The paper's star sportswriter has managed to embroil the title in yet another antisemitism row

A Gail's bakery. Photo: Mike Kemp/In Pictures via Getty Images

Guardian staff are split over an opinion piece on a London café by star sportswriter Jonathan Liew that has managed to embroil the title in another antisemitism row.

Liew’s story focused on a Cafe Metro, a small Palestinian restaurant in Archway, and a branch of Gail’s Bakery that has opened two doors down. “It feels quietly symbolic, an act of heavy-handed high-street aggression,” he wrote, pointing out that Gail’s parent company Bain Capital “invests heavily in military technology, including Israeli security companies.”

Liew described repeated acts of vandalism at the new Gail’s – including smashed windows and graffiti messages about “corporate Zionism” – as merely “small acts of petty symbolism”, a phrase that has now been edited out of his article. The  reference to “high-street aggression” has also been moved, which the Guardian says is “to clarify it meant to refer to the described fears about the chain’s impact on small traders” – an explanation that some staff do not find credible.
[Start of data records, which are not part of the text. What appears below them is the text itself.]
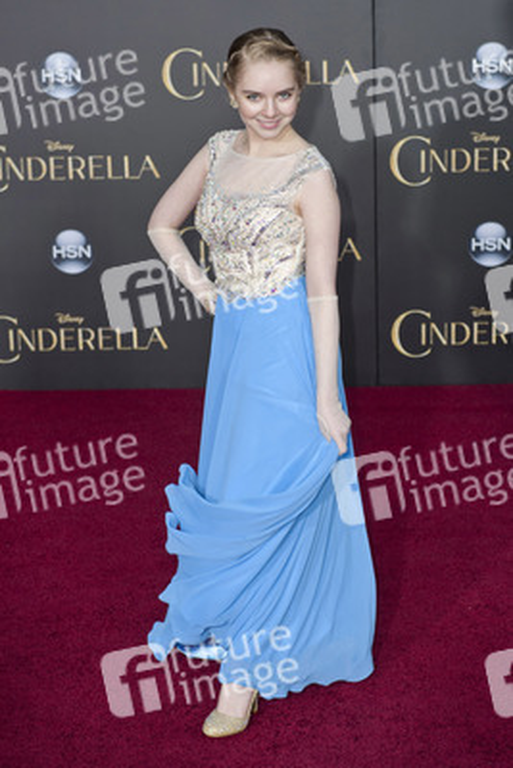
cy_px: 384
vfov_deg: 28.8
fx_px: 1495
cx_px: 256
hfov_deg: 19.5
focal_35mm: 70
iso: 400
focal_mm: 70
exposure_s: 1/400
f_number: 4
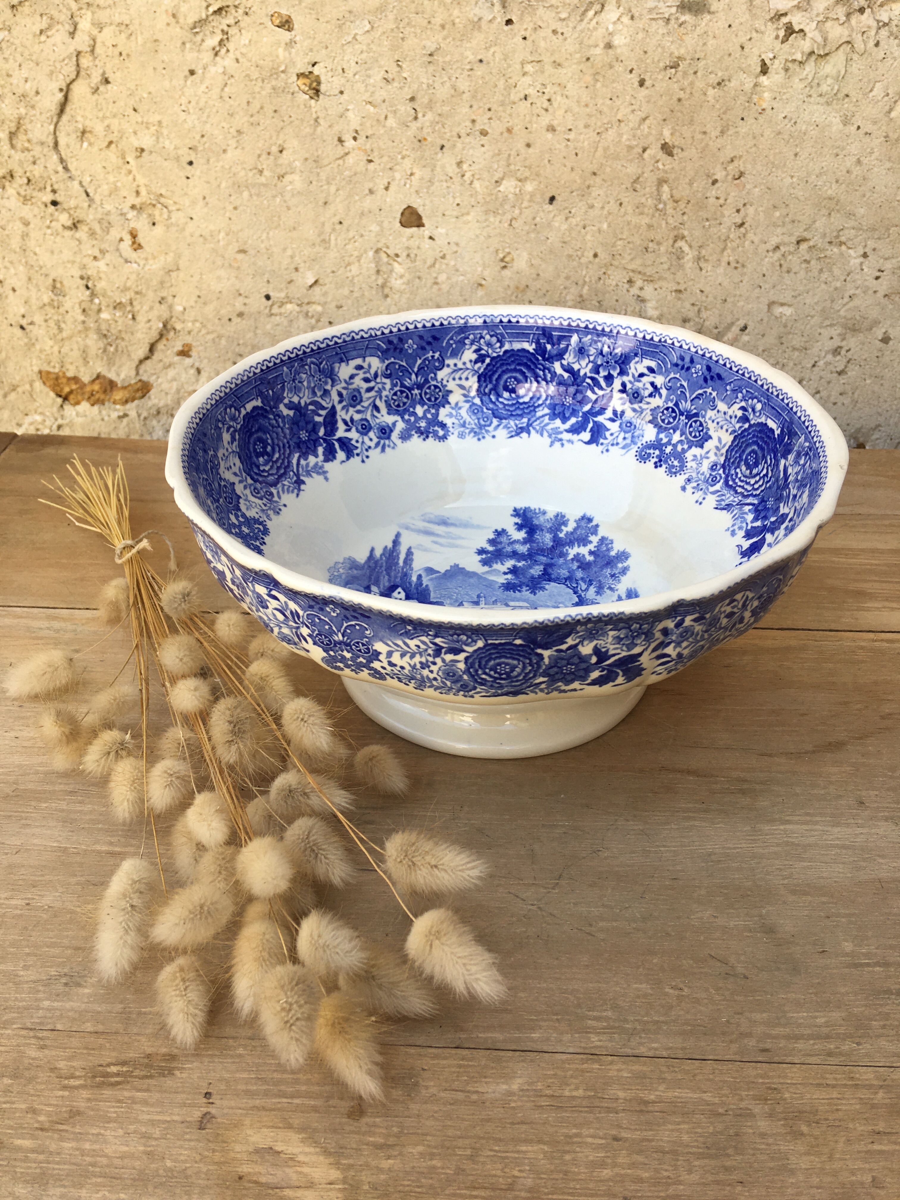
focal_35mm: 29
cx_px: 450
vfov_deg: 61.7
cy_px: 600
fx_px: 1005
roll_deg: +0.5
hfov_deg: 48.2
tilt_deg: -34.8
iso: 25
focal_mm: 4.15
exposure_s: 1/361
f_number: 2.2
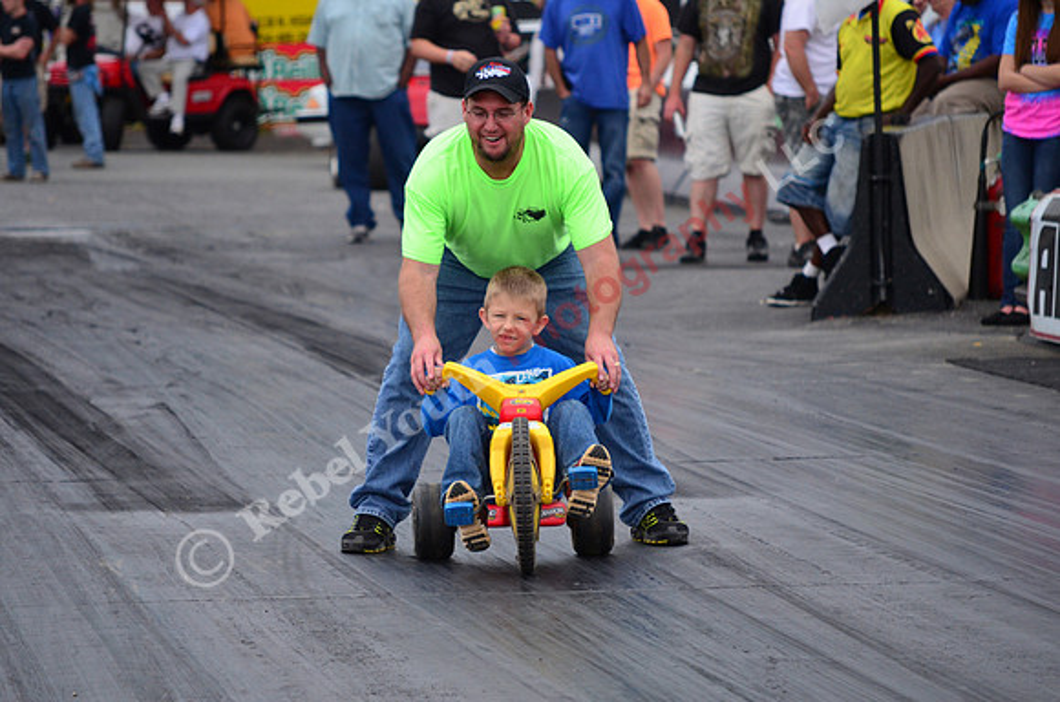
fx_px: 7712
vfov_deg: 5.2
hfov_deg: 7.9
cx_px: 530
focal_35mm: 262
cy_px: 351
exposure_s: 1/2000
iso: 1000
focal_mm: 175
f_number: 5.6
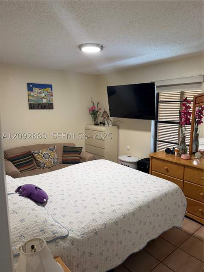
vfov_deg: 71.6
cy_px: 136
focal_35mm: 24
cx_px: 102
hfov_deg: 56.8
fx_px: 189
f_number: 1.78
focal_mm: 6.76
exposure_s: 1/60
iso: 160
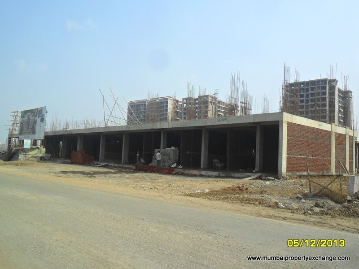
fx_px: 332
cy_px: 134
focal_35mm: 32
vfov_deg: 44.2
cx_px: 180
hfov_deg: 56.8
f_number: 3.7
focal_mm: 5.7
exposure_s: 1/1000
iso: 100
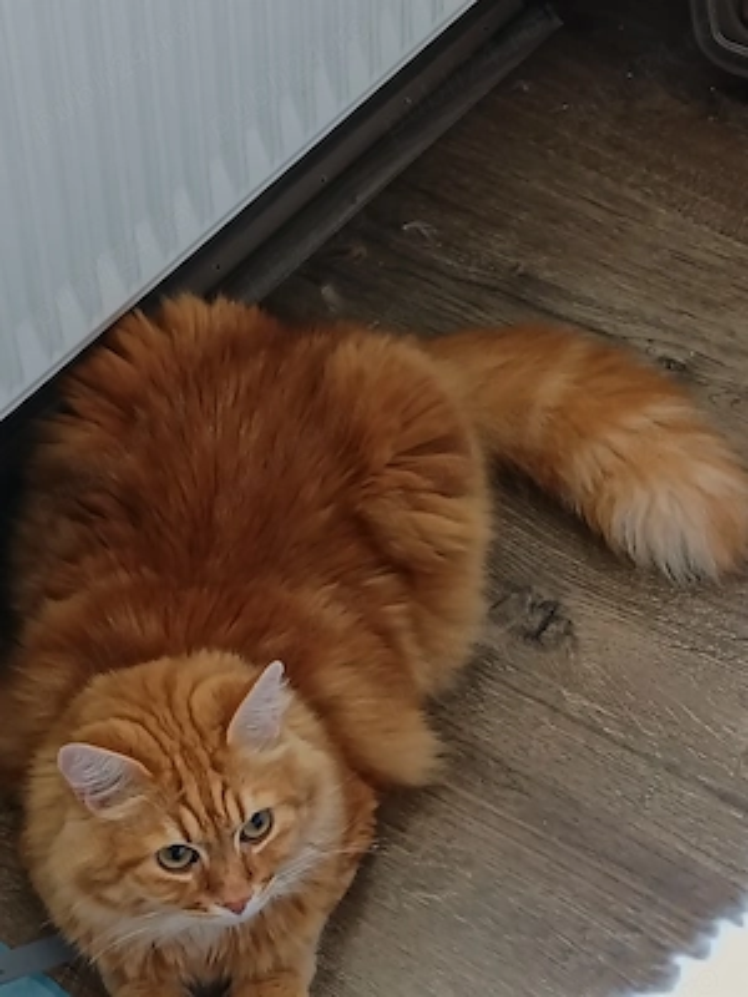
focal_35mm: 88
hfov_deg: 16.8
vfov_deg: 22.3
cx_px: 374
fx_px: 2535
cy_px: 498
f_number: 1.75
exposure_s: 1/33.3
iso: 1220
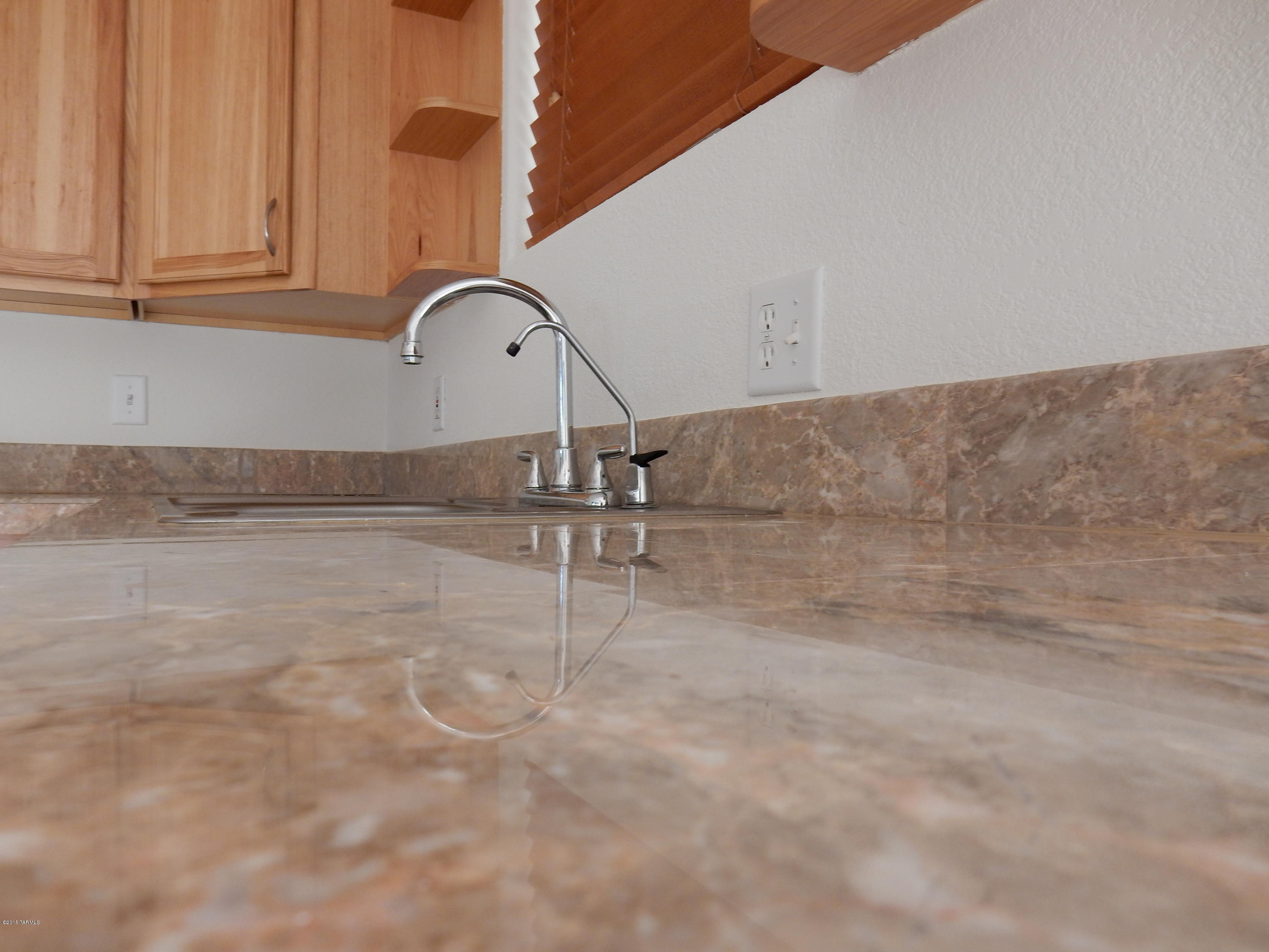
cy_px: 476
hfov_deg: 69.4
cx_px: 634
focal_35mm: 25
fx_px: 916
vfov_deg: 54.9
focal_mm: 4.5
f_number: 3.7
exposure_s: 1/40
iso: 125
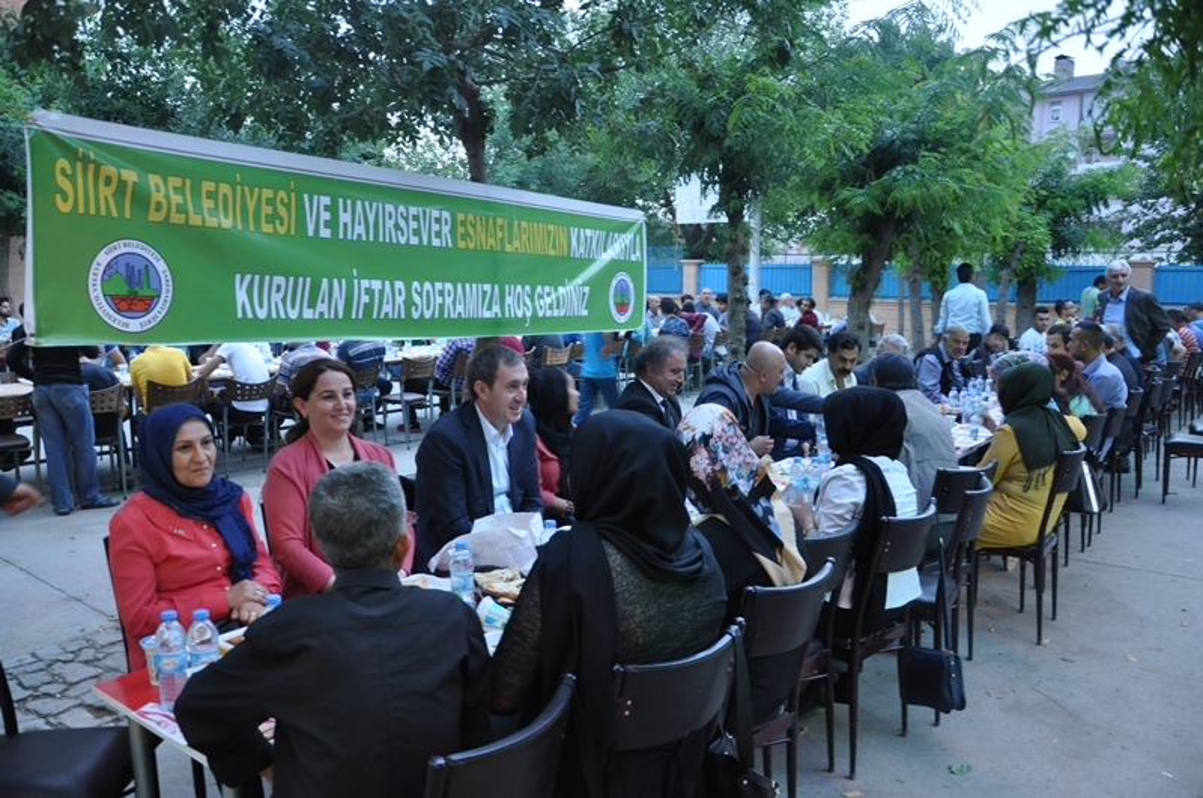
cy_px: 399
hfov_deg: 67.5
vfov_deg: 47.8
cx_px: 602
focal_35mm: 27
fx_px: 901
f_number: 4
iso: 800
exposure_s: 1/15
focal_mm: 18
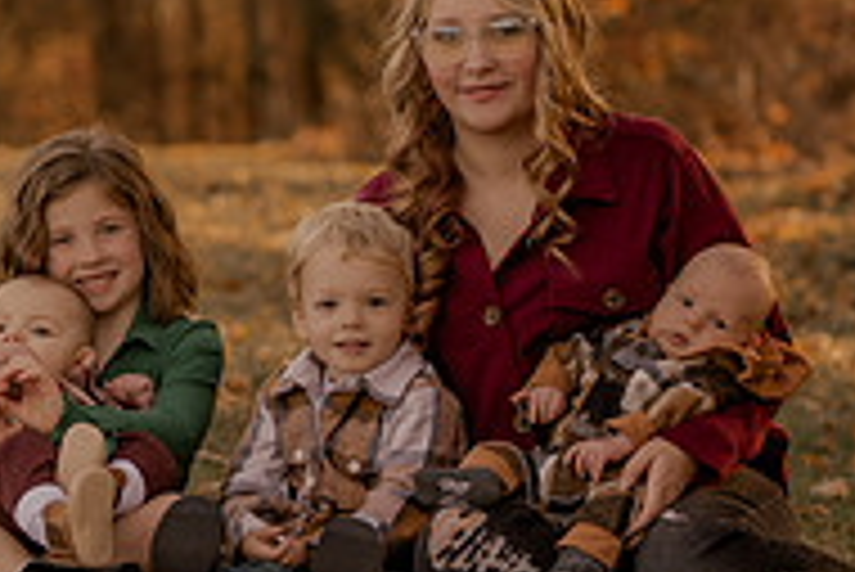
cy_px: 417
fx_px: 6940
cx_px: 338
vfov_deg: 4.7
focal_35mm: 292
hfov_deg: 7.0
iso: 200
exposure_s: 1/320
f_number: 2.8
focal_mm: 85
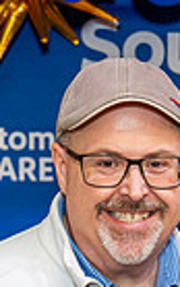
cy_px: 352
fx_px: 1364
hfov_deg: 7.5
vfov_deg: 11.8
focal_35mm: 174
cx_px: 232
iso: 1250
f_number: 4
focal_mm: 41
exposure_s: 1/160
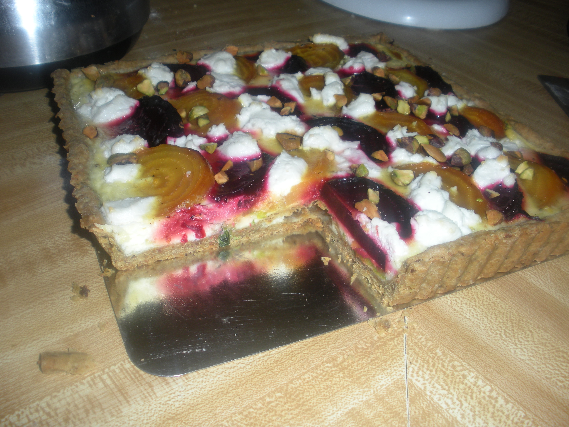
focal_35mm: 36
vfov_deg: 39.7
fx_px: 592
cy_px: 214
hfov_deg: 51.4
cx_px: 284
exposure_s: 1/60
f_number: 3.5
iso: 64
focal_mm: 6.3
Insiders said editor Kath Viner was deciding how to deal further with internal complaints and office disquiet about the piece. One staffer told Jewish News they were “absolutely sickened”, Liew’s sports desk colleague Jacob Steinberg responded by posting on social media photos of challah bread he had bought from Gail’s, and Guardian staff arrived at work on Wednesday to find a sizeable protest outside their office in London’s King’s Cross, some of the crowd attempting to persuade security to pass on bread and pastries bought at Gail’s Bakery to Viner.

Even staff supportive of Liew”s piece are unhappy – some that it was edited at all, others that the row has overshadowed publication of a Guardian series on questionable Cameo videos made by Reform leader Nigel Farage.

But why is Liew, signed at great expense from the Independent sport team in 2019 after years of success writing about sport for the Telegraph, writing about café proxy wars in the first place? The answer, says a Guardian insider, is that the award-winning journalist received a big offer from a rival newspaper group last year and was tempted to stay by a package that included extra money for non-sport columns.